TASK ITEM | Give every entry again, unchanged, and leave its images out.
═════ SUPPLIED DATA ═════
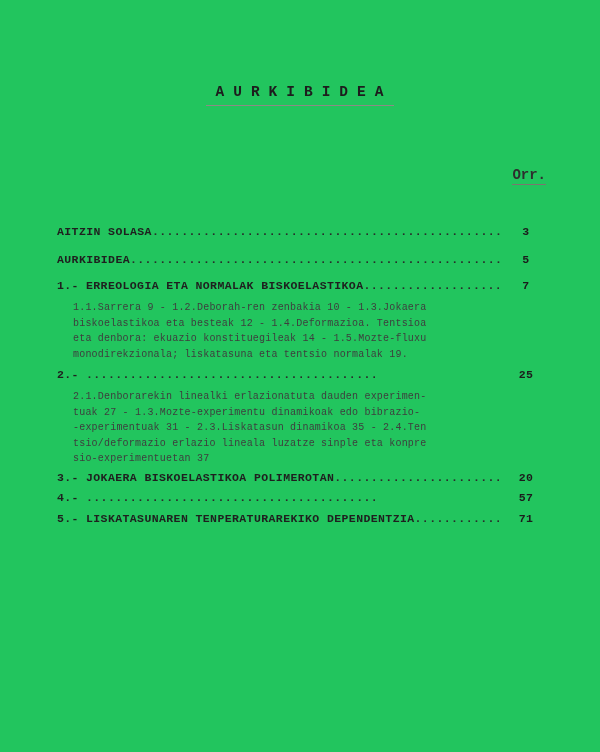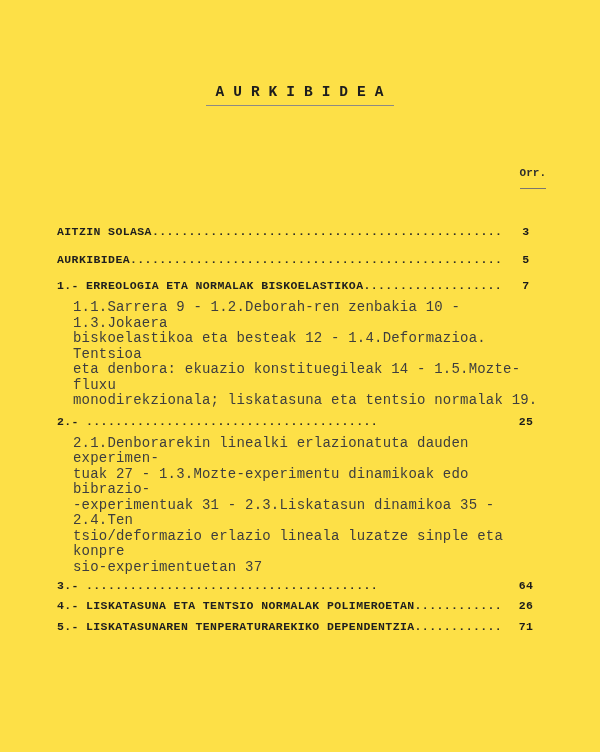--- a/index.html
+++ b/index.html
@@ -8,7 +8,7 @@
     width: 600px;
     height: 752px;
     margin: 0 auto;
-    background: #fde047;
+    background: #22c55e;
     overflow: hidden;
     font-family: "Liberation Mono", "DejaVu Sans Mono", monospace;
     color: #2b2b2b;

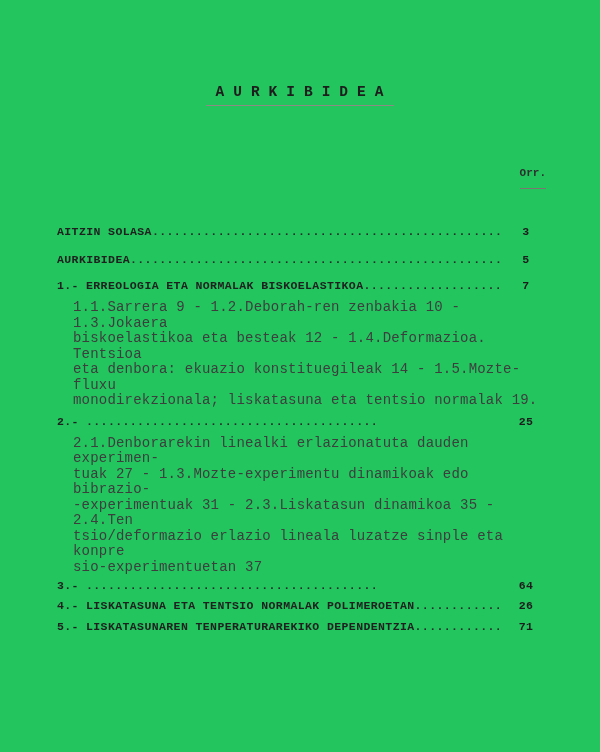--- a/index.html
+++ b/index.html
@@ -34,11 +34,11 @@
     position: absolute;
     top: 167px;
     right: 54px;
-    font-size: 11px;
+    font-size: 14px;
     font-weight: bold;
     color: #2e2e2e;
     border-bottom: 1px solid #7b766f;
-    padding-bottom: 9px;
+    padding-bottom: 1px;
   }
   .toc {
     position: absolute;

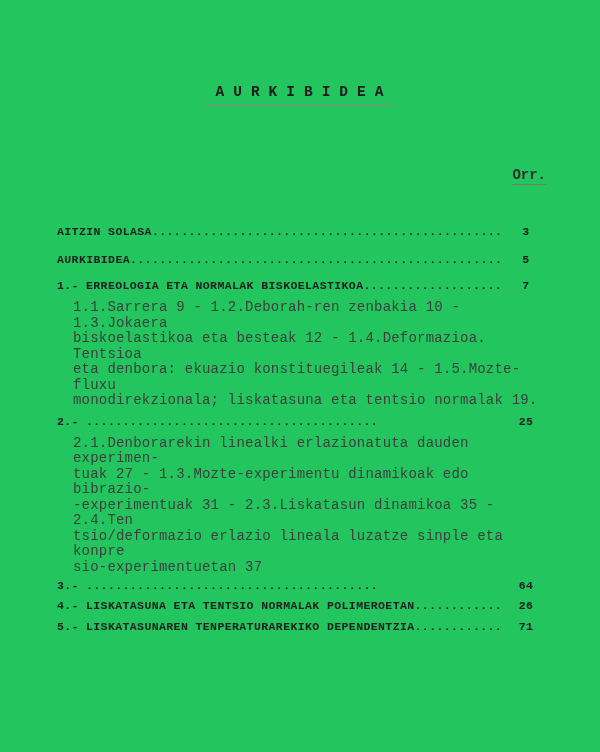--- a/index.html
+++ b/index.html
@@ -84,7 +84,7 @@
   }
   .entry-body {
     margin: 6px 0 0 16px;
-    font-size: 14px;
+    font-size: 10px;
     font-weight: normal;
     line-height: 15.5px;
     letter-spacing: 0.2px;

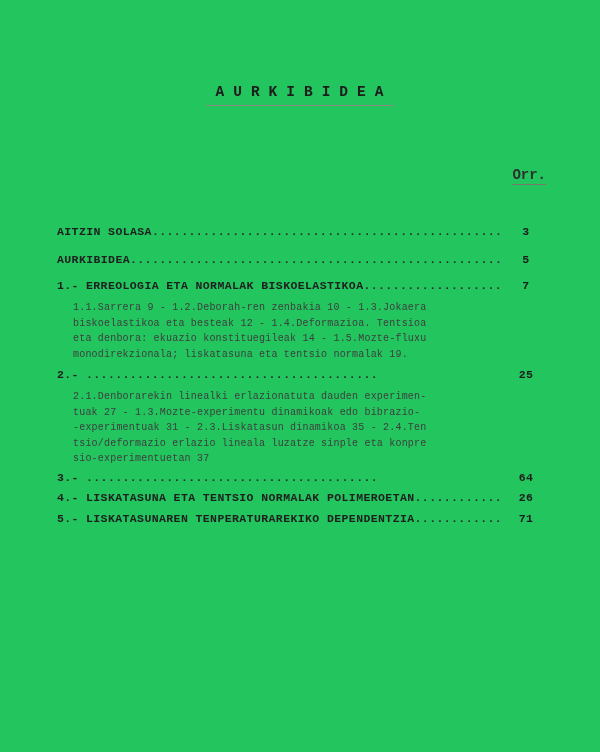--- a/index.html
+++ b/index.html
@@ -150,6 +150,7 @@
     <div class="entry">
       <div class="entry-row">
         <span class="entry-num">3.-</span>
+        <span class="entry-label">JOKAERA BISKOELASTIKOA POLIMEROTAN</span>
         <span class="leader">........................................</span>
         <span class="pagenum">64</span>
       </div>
═════
TASK RESPONSE |
--- a/index.html
+++ b/index.html
@@ -8,7 +8,7 @@
     width: 600px;
     height: 752px;
     margin: 0 auto;
-    background: #fde047;
+    background: #22c55e;
     overflow: hidden;
     font-family: "Liberation Mono", "DejaVu Sans Mono", monospace;
     color: #2b2b2b;

--- a/index.html
+++ b/index.html
@@ -34,11 +34,11 @@
     position: absolute;
     top: 167px;
     right: 54px;
-    font-size: 11px;
+    font-size: 14px;
     font-weight: bold;
     color: #2e2e2e;
     border-bottom: 1px solid #7b766f;
-    padding-bottom: 9px;
+    padding-bottom: 1px;
   }
   .toc {
     position: absolute;

--- a/index.html
+++ b/index.html
@@ -84,7 +84,7 @@
   }
   .entry-body {
     margin: 6px 0 0 16px;
-    font-size: 14px;
+    font-size: 10px;
     font-weight: normal;
     line-height: 15.5px;
     letter-spacing: 0.2px;

--- a/index.html
+++ b/index.html
@@ -150,6 +150,7 @@
     <div class="entry">
       <div class="entry-row">
         <span class="entry-num">3.-</span>
+        <span class="entry-label">JOKAERA BISKOELASTIKOA POLIMEROTAN</span>
         <span class="leader">........................................</span>
         <span class="pagenum">64</span>
       </div>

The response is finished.